Jess Goldman Foung described her early post-Stanford years as a time of jumping from one thing to another with “no sense of purpose” other than trying to conform to a conventional career track. Foung had been diagnosed with severe lupus at Stanford; she eventually found she could apply her personal health management to a career as an expert on low-sodium nutrition and patient education. As Sodium Girl, she’s written two cookbooks and works with national nonprofits.

Engineer Debbie Sterling said she spent years “searching for my passion” through work in rural India, and in branding and marketing for a small jewelry business. Then, at an “idea brunch” with friends in San Francisco, she and her future business partner struck upon the idea for GoldieBlox—a widely acclaimed venture making interactive construction toys and stories designed for girls. Finally, her dots—engineering, women’s issues, small business experience—connected.
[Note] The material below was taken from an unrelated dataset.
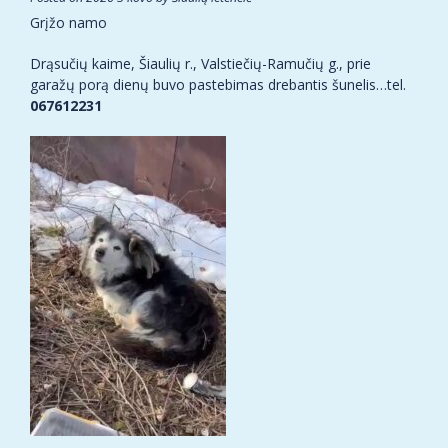
Grįžo namo
Drąsučių kaime, Šiaulių r., Valstiečių-Ramučių g., prie
garažų porą dienų buvo pastebimas drebantis šunelis…tel.
067612231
Suraj Patel went to law school and worked as a White House advance man; currently he’s president of a real estate firm, teaches business ethics at NYU, is a sometime actor and is “always looking for something else.” Lately, that includes mango farming in Florida. Patel’s pursuits may seem scattered, but his philosophy drew applause: “We are uniquely lucky to have the insurance policy of this [Stanford] degree,” he said. “We owe it to the world to make it interesting. If there’s something worth doing, you’ve got to do it.”